Die Abberufung oder Entlassung eines (geschäftsführenden) Chefredakteurs wurde in dieser Vereinbarung nicht geregelt, weil man diese auf Wunsch aller Beteiligten so kurz wie möglich halten wollte. Der Kläger erhielt nach seiner Bestellung zum geschäftsführenden Chefredakteur keinen neuen Dienstvertrag von der Beklagten. Er erhielt aber - ohne Wissen des Geschäftsführers - eine Art Zulage von der W*****.

Der genaue Inhalt der Vereinbarung vom 24. 1. 2003 wurde dem Kläger durch die Gesellschafter der W***** knapp nach dem 24. 1. 2003 zur Kenntnis gebracht. Diese erklärten dem Kläger die mit seiner Bestellung verbundenen Aufgaben.

Die Chefredaktion wurde in der Folge vom Kläger und dem Chefredakteur gemeinsam geführt bzw von jenem der beiden, der gerade im Haus anwesend war. Konnten sich der Chefredakteur und der Kläger nicht einigen, wurde das in der Vereinbarung vom 24. 1. 2003 für solche Fälle festgehaltene Prozedere eingehalten. Sowohl der Chefredakteur als auch der Kläger betrachteten die Vereinbarung als Grundlage ihrer Tätigkeit. Der Aufgabenbereich des Klägers erweiterte sich dadurch.
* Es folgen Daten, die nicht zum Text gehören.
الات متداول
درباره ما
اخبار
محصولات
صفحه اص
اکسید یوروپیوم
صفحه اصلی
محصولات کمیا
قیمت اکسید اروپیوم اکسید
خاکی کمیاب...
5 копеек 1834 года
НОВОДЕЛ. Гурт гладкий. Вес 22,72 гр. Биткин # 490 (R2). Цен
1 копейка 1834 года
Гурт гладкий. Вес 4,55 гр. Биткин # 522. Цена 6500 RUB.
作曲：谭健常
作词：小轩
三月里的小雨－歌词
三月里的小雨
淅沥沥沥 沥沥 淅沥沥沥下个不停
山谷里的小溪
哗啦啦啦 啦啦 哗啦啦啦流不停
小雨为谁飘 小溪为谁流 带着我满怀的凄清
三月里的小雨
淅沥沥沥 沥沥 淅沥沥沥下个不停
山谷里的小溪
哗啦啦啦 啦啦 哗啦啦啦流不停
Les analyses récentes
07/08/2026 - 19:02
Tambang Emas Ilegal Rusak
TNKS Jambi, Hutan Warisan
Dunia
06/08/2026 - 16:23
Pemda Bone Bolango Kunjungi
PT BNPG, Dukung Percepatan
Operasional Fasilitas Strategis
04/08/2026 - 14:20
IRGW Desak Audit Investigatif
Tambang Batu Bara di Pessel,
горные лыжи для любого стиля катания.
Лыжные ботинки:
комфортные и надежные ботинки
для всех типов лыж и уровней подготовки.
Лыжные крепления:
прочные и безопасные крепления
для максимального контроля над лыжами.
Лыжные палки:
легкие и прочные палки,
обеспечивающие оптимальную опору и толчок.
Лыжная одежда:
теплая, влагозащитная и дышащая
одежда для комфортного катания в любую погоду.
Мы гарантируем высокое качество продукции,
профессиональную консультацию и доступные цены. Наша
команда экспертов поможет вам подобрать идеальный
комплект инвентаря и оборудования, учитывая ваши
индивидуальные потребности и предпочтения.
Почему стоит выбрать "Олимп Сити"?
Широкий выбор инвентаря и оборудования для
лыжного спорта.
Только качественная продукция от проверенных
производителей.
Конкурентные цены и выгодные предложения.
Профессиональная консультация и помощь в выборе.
Der Geschäftsführer ersuchte die Mitgesellschafter der W***** schriftlich um Zustimmung, bevor er die Entlassung des Klägers am 31. 1. 2006 aussprach. Eine Zustimmung zur Entlassung wurde nicht erteilt.

Das „Redakteurstatut" der „N*****-Zeitung" vom 29. 11. 1974 „ist noch immer in Kraft" und wurde damals auch vom Kläger unterfertigt. Bereits zum Zeitpunkt der Vereinbarung dieses Statutes gab es die Position des geschäftsführenden Chefredakteurs.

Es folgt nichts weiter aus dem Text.